Idaho Public Utilities Commission
Case No.
IPC-E-11-22, Order No. 32411
December
15, 2011
Contact:
Gene Fadness (208) 334-0339, 890-2712
Website: www.puc.idaho.gov
Settlement would share
earnings with Idaho Power customers
The Idaho Public Utilities
Commission will take comments through Dec. 20 on a proposed settlement
regarding additional tax benefit amounts to be shared with customers of Idaho
Power Company.
Idaho Power receives income tax
benefits based on the level of plant investment in previous years. The
accumulated deferred investment tax credits are typically spread over the book
life of the associated plant investment and used to reduce income tax expense
included in customer rates during that period. However, as part of the 2010-11 moratorium on
base rate increases, the company and other parties approved a settlement that
allowed Idaho Power to shore up its earnings by accelerating up to $45 million
of investment tax credits at $15 million a year for three years if its return
on equity (ROE) falls below 9.5 percent. The settlement further stated that
Idaho Power would split 50-50 with customers the portion of earnings 10.5
percent or greater. The customer benefit would be in the form of rate
reductions or an offset to amounts that would otherwise be included in customer
rates.
Up until the 2010 agreement, Idaho Power had not been able to earn its
authorized rate of return for the previous decade in both its Idaho and Oregon
jurisdictions. While the exact amount of the 2011 year-end ROE isn’t known yet,
it is above 10.5 percent, creating the sharing opportunity. Without the one-time tax benefits received in
2011, the 2011 ROE was anticipated to be below 9.5 percent.
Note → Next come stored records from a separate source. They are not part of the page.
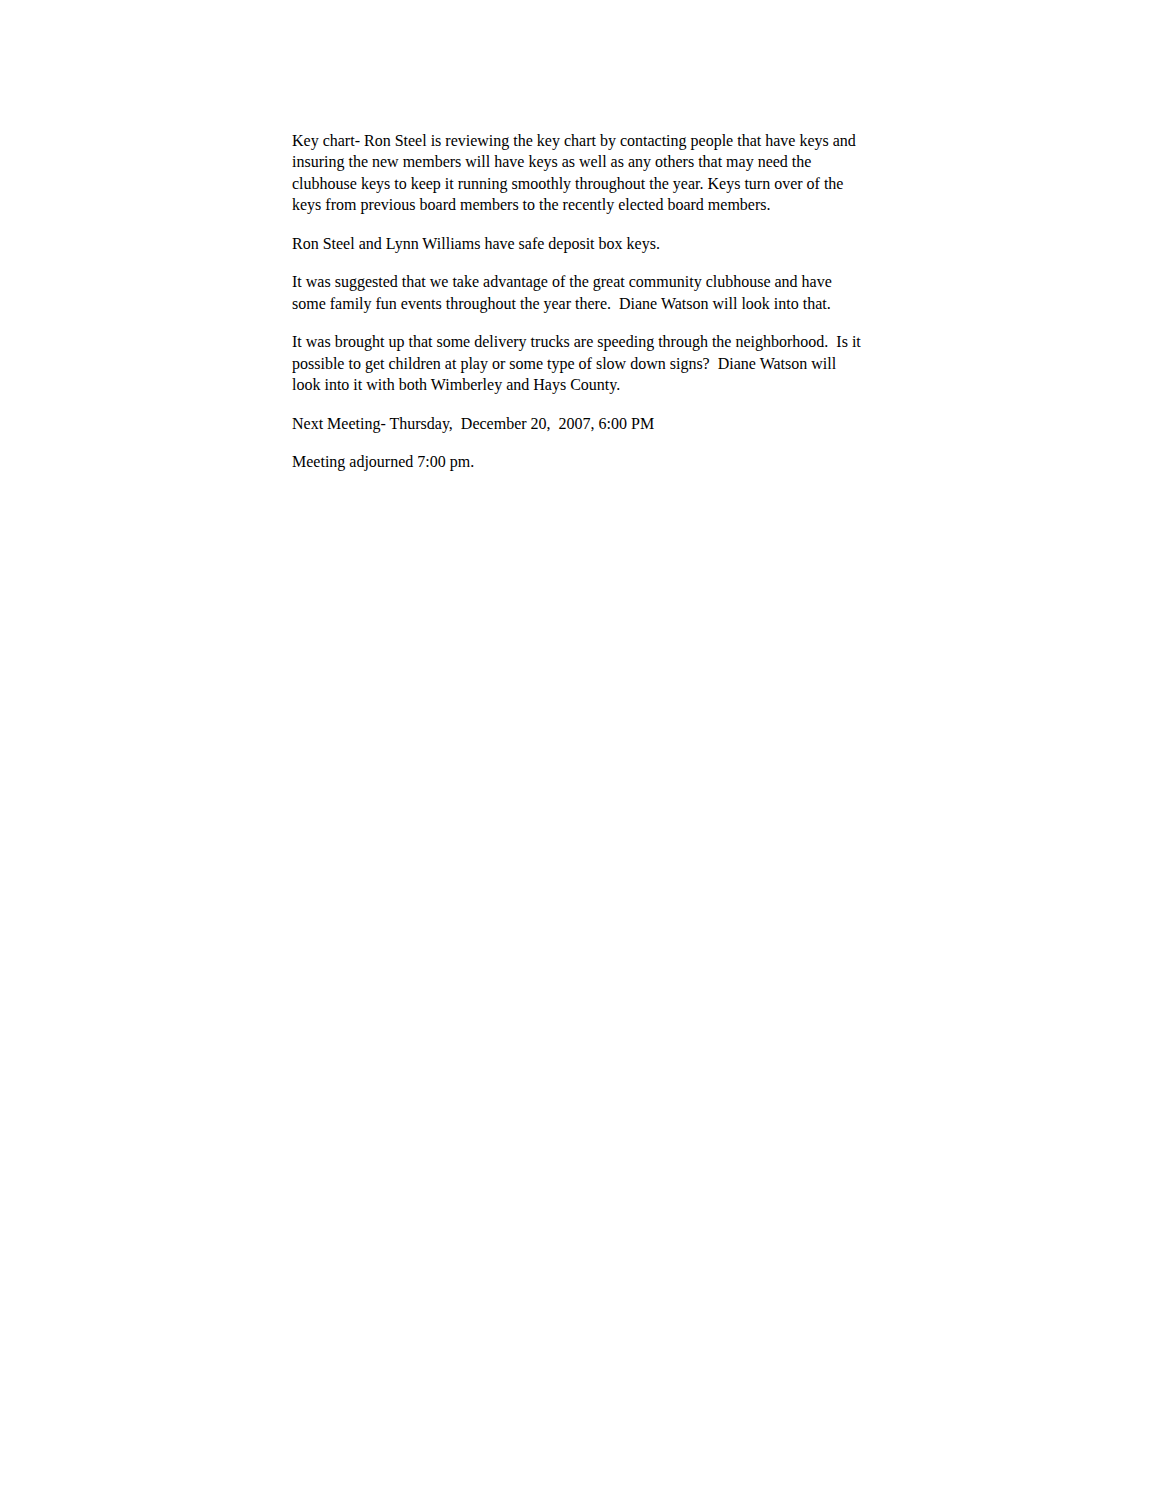Key chart- Ron Steel is reviewing the key chart by contacting people that have keys and insuring the new members will have keys as well as any others that may need the clubhouse keys to keep it running smoothly throughout the year. Keys turn over of the keys from previous board members to the recently elected board members.
Ron Steel and Lynn Williams have safe deposit box keys.
It was suggested that we take advantage of the great community clubhouse and have some family fun events throughout the year there. Diane Watson will look into that.
It was brought up that some delivery trucks are speeding through the neighborhood. Is it possible to get children at play or some type of slow down signs? Diane Watson will look into it with both Wimberley and Hays County.
Next Meeting- Thursday, December 20, 2007, 6:00 PM
Meeting adjourned 7:00 pm.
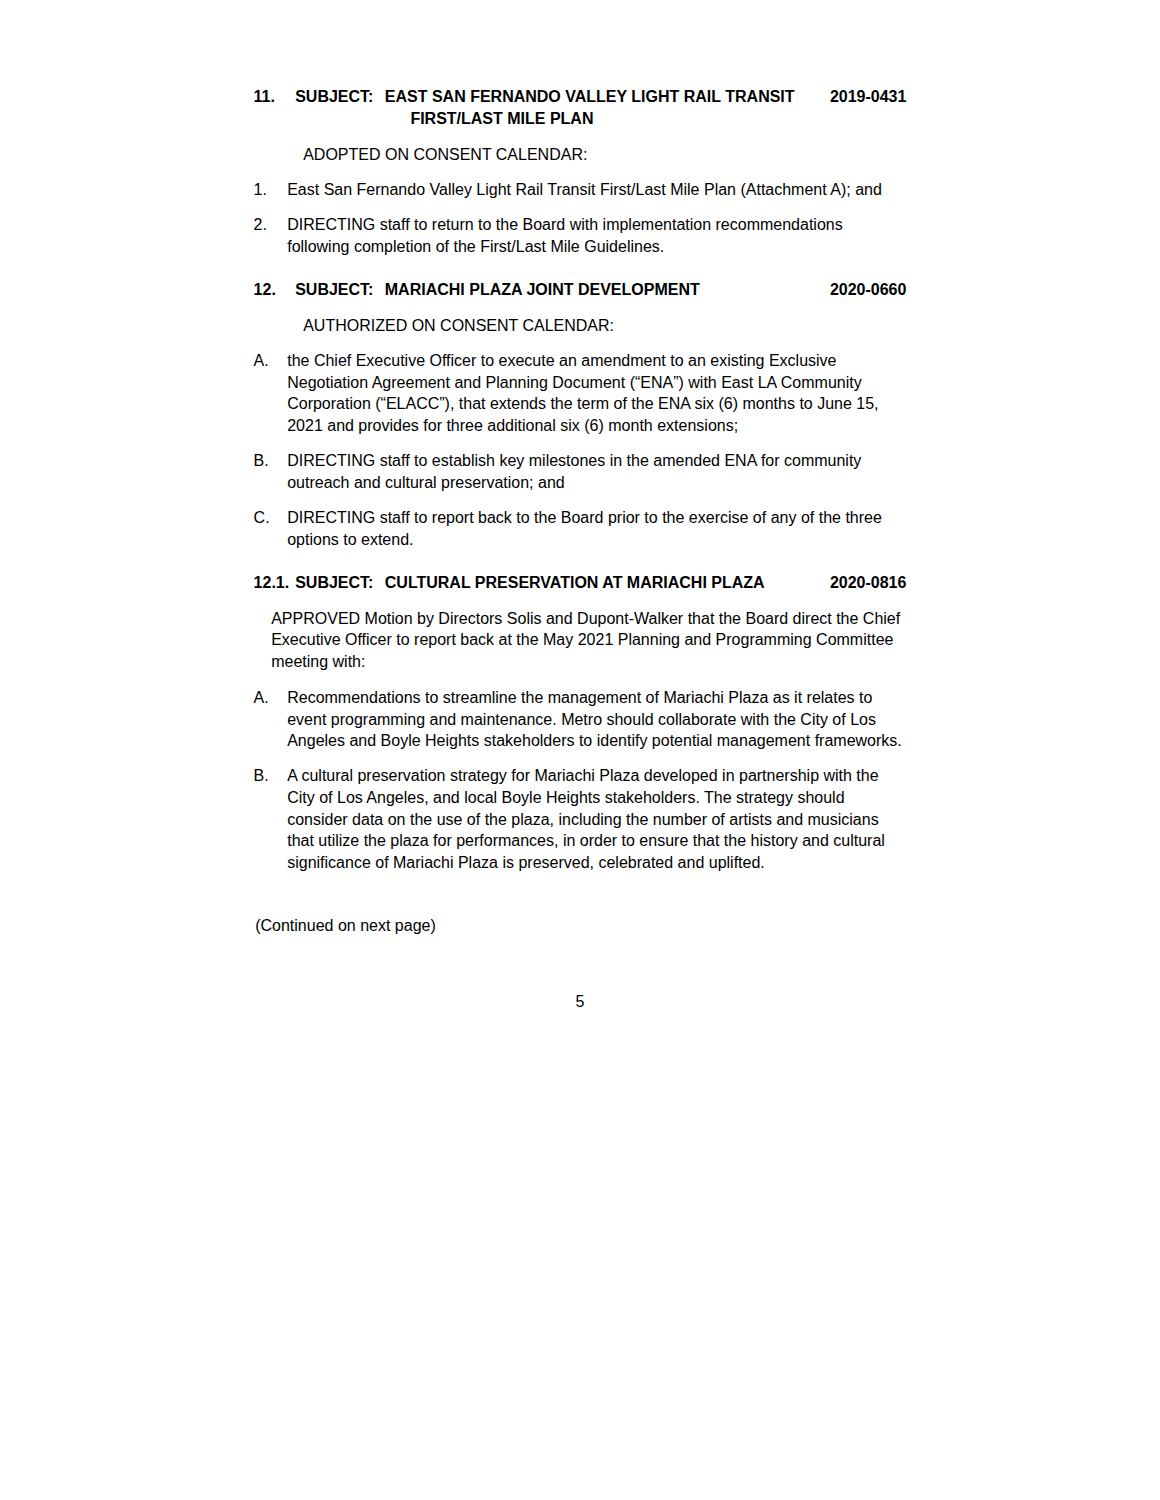11. SUBJECT: EAST SAN FERNANDO VALLEY LIGHT RAIL TRANSITFIRST/LAST MILE PLAN 2019-0431
ADOPTED ON CONSENT CALENDAR:
1. East San Fernando Valley Light Rail Transit First/Last Mile Plan (Attachment A); and
2. DIRECTING staff to return to the Board with implementation recommendations following completion of the First/Last Mile Guidelines.
12. SUBJECT: MARIACHI PLAZA JOINT DEVELOPMENT 2020-0660
AUTHORIZED ON CONSENT CALENDAR:
A. the Chief Executive Officer to execute an amendment to an existing Exclusive Negotiation Agreement and Planning Document (“ENA”) with East LA Community Corporation (“ELACC”), that extends the term of the ENA six (6) months to June 15, 2021 and provides for three additional six (6) month extensions;
B. DIRECTING staff to establish key milestones in the amended ENA for community outreach and cultural preservation; and
C. DIRECTING staff to report back to the Board prior to the exercise of any of the three options to extend.
12.1. SUBJECT: CULTURAL PRESERVATION AT MARIACHI PLAZA 2020-0816
APPROVED Motion by Directors Solis and Dupont-Walker that the Board direct the Chief Executive Officer to report back at the May 2021 Planning and Programming Committee meeting with:
A. Recommendations to streamline the management of Mariachi Plaza as it relates to event programming and maintenance. Metro should collaborate with the City of Los Angeles and Boyle Heights stakeholders to identify potential management frameworks.
B. A cultural preservation strategy for Mariachi Plaza developed in partnership with the City of Los Angeles, and local Boyle Heights stakeholders. The strategy should consider data on the use of the plaza, including the number of artists and musicians that utilize the plaza for performances, in order to ensure that the history and cultural significance of Mariachi Plaza is preserved, celebrated and uplifted.
(Continued on next page)
5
The settlement now before the commission extends the ability of Idaho
Power to amortize the credit through Dec. 31, 2014 and make a one-time
adjustment to the sharing portion for this year. That adjustment would provide
an additional benefit to customers of 75 percent of the company’s share of earnings
above 10.5 percent ROE. The settlement
proposes that the customer benefit be used to offset company pension expenses
that otherwise be included in customer rates.
The proposed settlement further stipulates that if ROE exceeds 10
percent in years 2012 through 2014, the customers’ 50-50 share will be a
reduction applied at the same time as the annual Power Cost Adjustment (PCA) every
June 1. If ROE exceeds 10.5 percent, 75
percent of that excess amount will be shared with customers in the form of an
offset in the company’s pension expense account.
In addition to commission staff and the company, parties participating
in the settlement discussions were the Industrial Customers of Idaho Power and
Micron Technology, Inc.
In the 2010 order approving the accelerated tax treatment and sharing mechanism,
the commission said improved earnings are important to maintain Idaho Power’s
ability to finance ongoing plant investments needed to serve customers.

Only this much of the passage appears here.